Morning or afternoon Tee time preferred?

“Definitely afternoon. I’m not a morning person even though I am on a morning TV show. I’ve yet to see a golf course that looks anything but amazing at the golden hour. And really, who likes dew or the morning sun in your eyes? Plus, a beer and meal tastes so much better after evening golf. And finally, I just love being out when the birds and wildlife come out to wrap up their day!”

One location you have yet to design a golf course for that would be a dream?

 “Pure linksland. Everyone who has ever dreamed of designing would love a piece of pure links land to lay a course down upon and quietly embellish where necessary.”

Does good design happen on the course or on a computer?

 “Never on a computer, but it does allow you to create an image of what you hope it will look like so golfers can visualize what you envision. But other than that it’s good for nothing. People try and that’s why we have too many lousy computer aided designs.”

Have you ever caught a foul ball in Dodger Stadium?

“Well… I have “gotten” a foul ball… There was a scrum and it just kind of rolled to me.”

Best Dodger Dog toppings?

“I keep it simple, mustard and relish all the way!”

 What is the most fun thing about the horse track?

 “I love the horses and all of the characters drawn to the sport.
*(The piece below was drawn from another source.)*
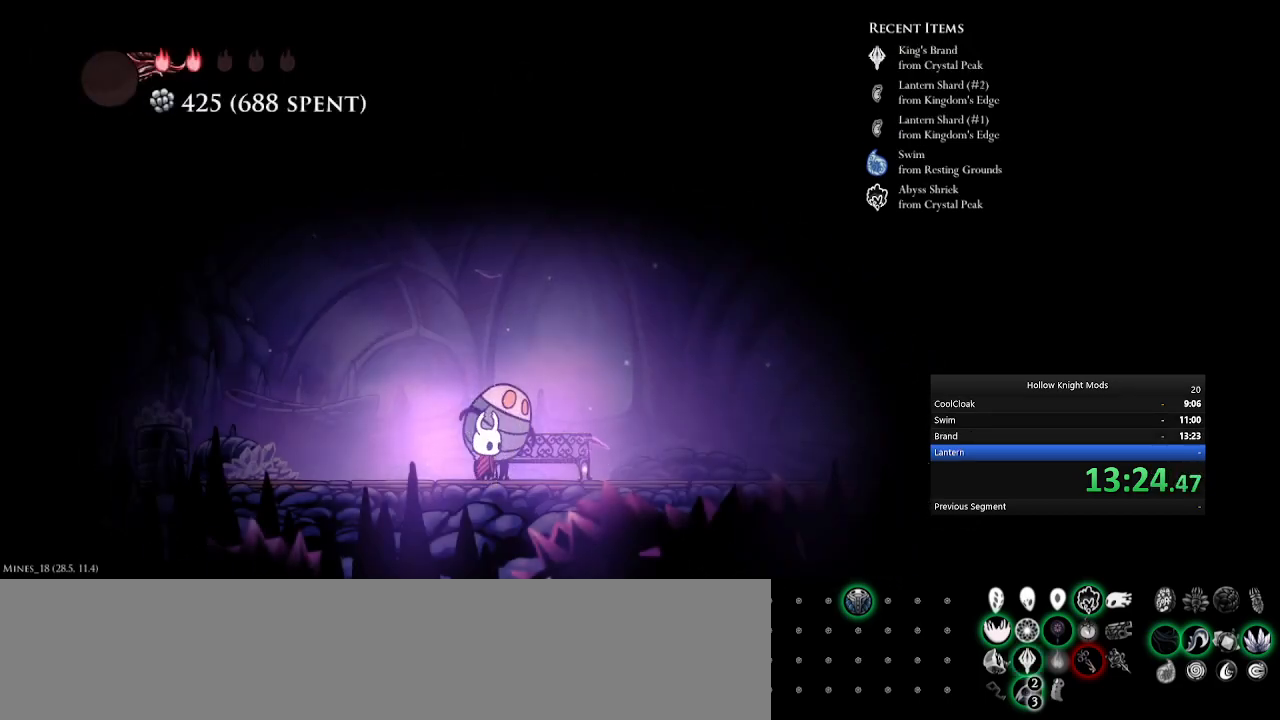
{"keys": [], "events": [[200, "num5", "up"]]}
The gambling part is a great distraction and quite cerebral in a fun way if you don’t get carried away. I am part of a group that has about 5 horses and I think my share amounts to owning some hair on one of the horses mane. But it’s so fun to get to know the horses, learn their quirks and be part of that strange little world of racing. And when they win or come close, it’s just such a thrill to see how the horses get full of themselves and also for the people who keep them healthy.”

What was the stadium “links” experience at Petco Park like?
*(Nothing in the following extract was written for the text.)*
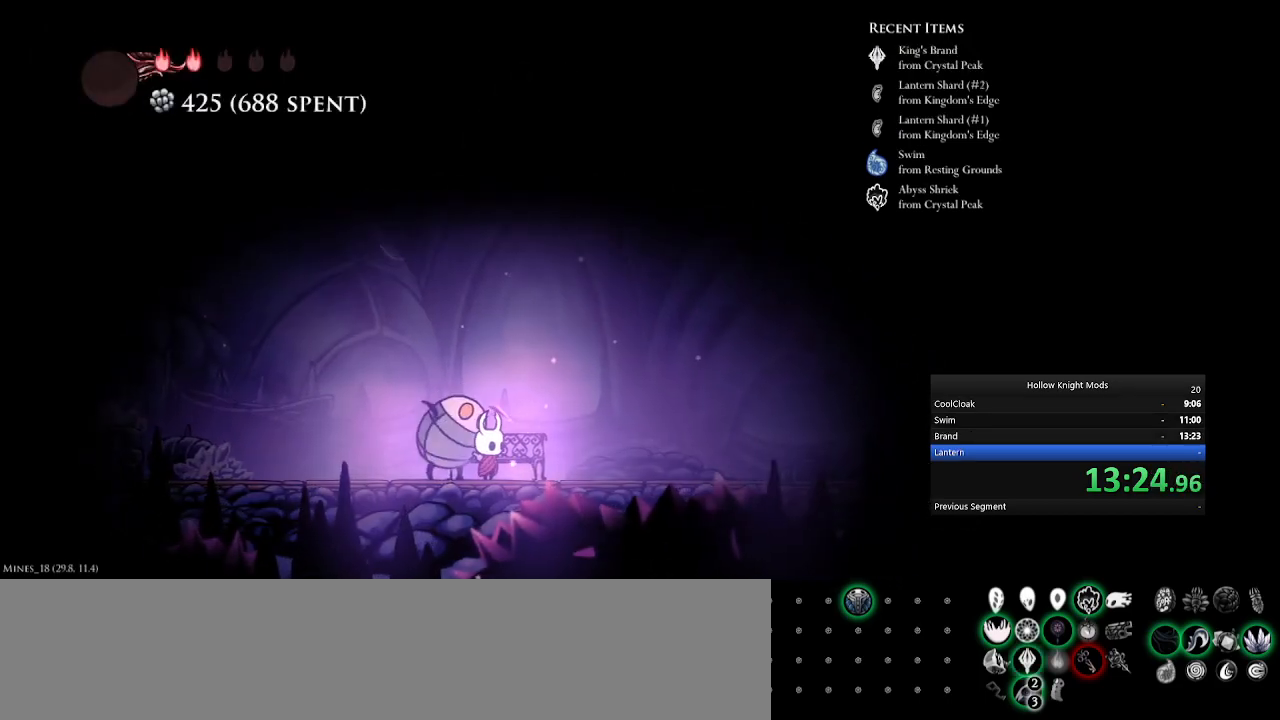
{"keys": [], "events": []}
“I think it fulfills a dream every golfer who has sat and watched a baseball game. There are so many parallels between the sports, especially in variety of stadium design. But mostly, you just can't fathom that the distance between home plate and center field is just a 9 iron or a wedge. Once you’re playing, it’s surreal every time you hit a shot that you aren’t going to break anything because the stadium is made to withstand a baseball. Other than that, it’s just a lot of fun.”

I took a look at your instagram, what is your favorite place to watch a sunset?

“Palisades Park! If you don’t love palisades park there’s something wrong with you! People who visit here cherish that we have that area left open to look at the bay. There’s nothing quite like it anywhere in the world. It’s a real treasure.”

Who do you like to watch a sunset next too?

“Only people who don’t talk through it!"

What attracts you to the JO lifestyle?

“Well I bought my first shirt from Johnnie when he was just getting them into Roger Dunn and they were so different than anything anyone was doing. I’ve always loved the look of the shirts and the melding of the beach vibe with the golf vibe. I still wear a couple of my older ones to the beach. They’ve held up great! The #1 baramoter for me for ANY piece of golf clothing is that when I leave the golf course I feel comfortable stopping at the market to pick up eggs. And if I can walk in a store and not feel like it’s apparent I just played 18, that's a comfortable, universal design vibe and Johnnie’s always gotten that."

Thoughts on the tweener button? 

“I believe when John came on our ShackHouse podcast I referred to it as the best invention since the light bulb.  In the pantheon of great 20th or 21st century design innovations, it’s right there with the best of them. I’ve bought a couple of really nice dress shirts lately and they just aren’t as versatile without the Tweener!

What is a defining #wellplayed moment in history?

“Hmmmmm, when I think back, there’s so many I can think of, but if you’re truly passionate about the sport it would be Tom Watson and Jack Nickalaus  at Turnberry in 1977. I was not fortunate enough to watch it on TV because I was too young but have watched on YouTube and highlights shows. They really wanted to beat each other but there was an air of amusement to each guy one-upping the other. The mutual admiration and respect was not forced, it was so graceful and natural. If you watch those two and know their history they were one of a kind in the sportsmanship department, but they still wanted to win so badly. Epically well played!”